At the time, the studio said the employees were fired for legitimate reasons, including failure to produce work, toxic management and attempting to illegally sell the studio’s intellectual property. ZA/UM continued to design games, but in February 2024 news spread that it had canceled at least two of them, including another expansion and a sequel that Tuulik, one of the game’s writers, said “would have blown Disco Elysium out of the water.” The company also laid off a quarter of its staff.

And what makes me even more sad is the fact that the game will probably never get the sequel it deserved.

80 Level

According to Tuulik, back in 2020, the management wasn’t happy with Kurvitz and Rostov’s “volatility” and wanted to rein them in. Tuulik said that you could look at the situation differently, but “the malicious idea back then was to sort of also neuter them in a way.” The team wanted to work on a sequel, but the management needed them to finish Final Cut, so the sequel was like a “carrot,” in Tuulik’s words: in your line of sight but unachievable.

At some point, Kurvitz started feeling that he was losing his influence, he didn’t like being “just a writer,” and the shift in the studio’s leadership structure was getting to him. Moreover, Kurvitz would say that Tõnis Haavel, an investor and the studio CEO Ilmar Kompus’s brother-in-law, manipulated him and made him think Rostov was not fit for his art director role. Kurvitz wanted him to relinquish his position and focus on creative stuff only. Eventually, Rostov did admit he was not fit to lead, he was burned out. At one point, either Kurvitz or Haavel suggested they push Rostov out: he would be “sidelined,” and Kurvitz would get his shares. Kurvitz and Haavel pointed at each other when talking about who came up with the plan, so the details are not clear. Whoever the villain was, the damage was done: the members of the “resistance group” didn’t know who to trust. However, they trusted Justin Keenan, the studio’s writer and narrative designer.

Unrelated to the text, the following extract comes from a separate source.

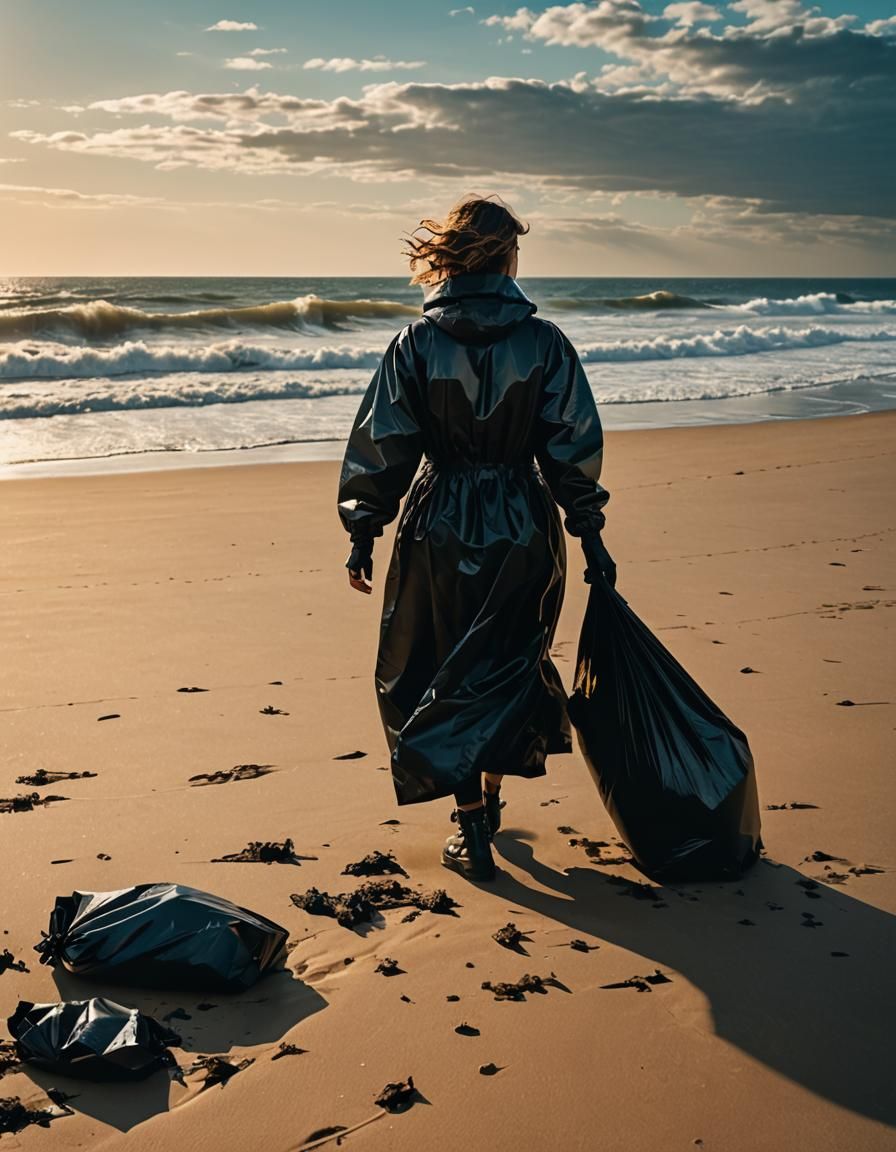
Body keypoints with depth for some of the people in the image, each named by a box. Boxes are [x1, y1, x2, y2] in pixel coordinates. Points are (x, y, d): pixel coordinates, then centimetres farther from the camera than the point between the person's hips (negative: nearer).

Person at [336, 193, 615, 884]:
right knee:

In 2021, the developer Zaum Studio OÜ was acquired by Tütreke OÜ, a holding company owned by Kompus. Getting back from a vacation in summer, the team learned that ZA/UM had changed owners, and suddenly, they felt not as important, they lost their high positions. At that moment, Kurvitz, Rostov, and Hindpere started suspecting that the management was trying to bring them down. After one of the “resistance group’s” meetings, where they discussed what to do with the change, Keenan reported it to the management, claiming Rostov called Haavel a financial criminal, and the leadership used his and artist Kaspar Tamsalu’s testimonies to fire Rostov.

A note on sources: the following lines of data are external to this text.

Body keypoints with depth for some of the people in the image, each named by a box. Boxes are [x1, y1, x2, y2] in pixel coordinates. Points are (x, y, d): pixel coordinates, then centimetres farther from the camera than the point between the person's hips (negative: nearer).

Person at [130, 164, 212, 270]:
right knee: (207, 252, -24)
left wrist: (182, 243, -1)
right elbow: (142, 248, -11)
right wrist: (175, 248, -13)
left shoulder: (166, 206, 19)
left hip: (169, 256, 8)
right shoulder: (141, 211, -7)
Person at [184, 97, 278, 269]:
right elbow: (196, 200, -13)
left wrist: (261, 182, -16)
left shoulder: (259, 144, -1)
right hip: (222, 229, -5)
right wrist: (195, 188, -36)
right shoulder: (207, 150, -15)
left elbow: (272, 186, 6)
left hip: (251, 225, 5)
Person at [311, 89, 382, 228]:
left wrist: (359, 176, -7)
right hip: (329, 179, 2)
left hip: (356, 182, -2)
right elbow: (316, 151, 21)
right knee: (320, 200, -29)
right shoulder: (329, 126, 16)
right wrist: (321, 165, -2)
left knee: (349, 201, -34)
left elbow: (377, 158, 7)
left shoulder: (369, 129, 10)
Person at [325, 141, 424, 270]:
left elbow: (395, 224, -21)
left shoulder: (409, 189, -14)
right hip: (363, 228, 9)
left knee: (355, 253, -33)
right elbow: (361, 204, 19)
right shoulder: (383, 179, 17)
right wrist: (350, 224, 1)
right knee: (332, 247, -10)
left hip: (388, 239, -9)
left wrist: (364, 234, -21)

In 2022, Kurvitz and Rostov accused Kompus and Haavel of obtaining control over ZA/UM by fraud. They allegedly bought the shares held by Margus Linnamäe, a businessman and investor, becoming the majority shareholder. Tuulik said that while Kurvitz, Rostov, and Kaur Kender, DE’s executive producer, held 10% of the shares each, Linnamäe had 30%, and by buying out this part, Kompus and Haavel managed to change the studio’s structure without the others’ permission, so it seems Kurvitz and Rostov’s open letter was true.

Its key members leaving ZA/UM didn’t stop it from continuing work on other projects. There was, of course, the sequel to Disco Elysium, codenamed Y12. As Klindžić remembers, the team was working on the game when suddenly, the leadership started approving changes to the script, which usually took much more persuasion. This was suspicious, and then one day, the management called a meeting and began discussing a new project. When asked about it, they confirmed the worst: Y12 was no longer in development. Naturally, the developers were devastated, but their questions were left unanswered.

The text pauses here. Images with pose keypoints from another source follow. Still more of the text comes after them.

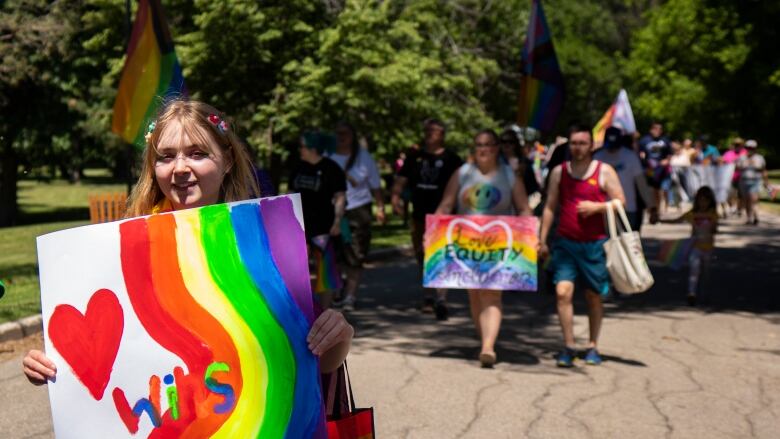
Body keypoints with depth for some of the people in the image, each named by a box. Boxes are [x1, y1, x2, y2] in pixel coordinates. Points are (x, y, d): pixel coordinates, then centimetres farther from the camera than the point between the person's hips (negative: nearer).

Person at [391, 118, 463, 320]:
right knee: (422, 258, 12)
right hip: (420, 216, 5)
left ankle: (441, 299, -17)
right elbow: (401, 180, 10)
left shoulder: (451, 159, 0)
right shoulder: (415, 158, 10)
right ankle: (428, 297, 26)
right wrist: (396, 196, -8)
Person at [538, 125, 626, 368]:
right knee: (563, 292, -13)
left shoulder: (604, 171, 1)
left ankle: (593, 346, 21)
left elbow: (621, 204, 0)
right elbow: (550, 207, 11)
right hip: (565, 243, 1)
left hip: (594, 244, -1)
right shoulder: (559, 172, 8)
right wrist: (542, 240, 7)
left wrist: (596, 207, -17)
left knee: (593, 295, 8)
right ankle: (568, 346, -5)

While developers were scared for their careers, abandoning the DE sequel was a good move, in many people’s views, because it would not be the same without the original creators. Aside from Y12, there were X7, a DE spin-off, and P1, a sci-fi game led by Kender – both also canceled. From what we know, ZA/UM is now working on M0, a smaller Elysium game for touchscreen devices, and C4, a large-scale RPG.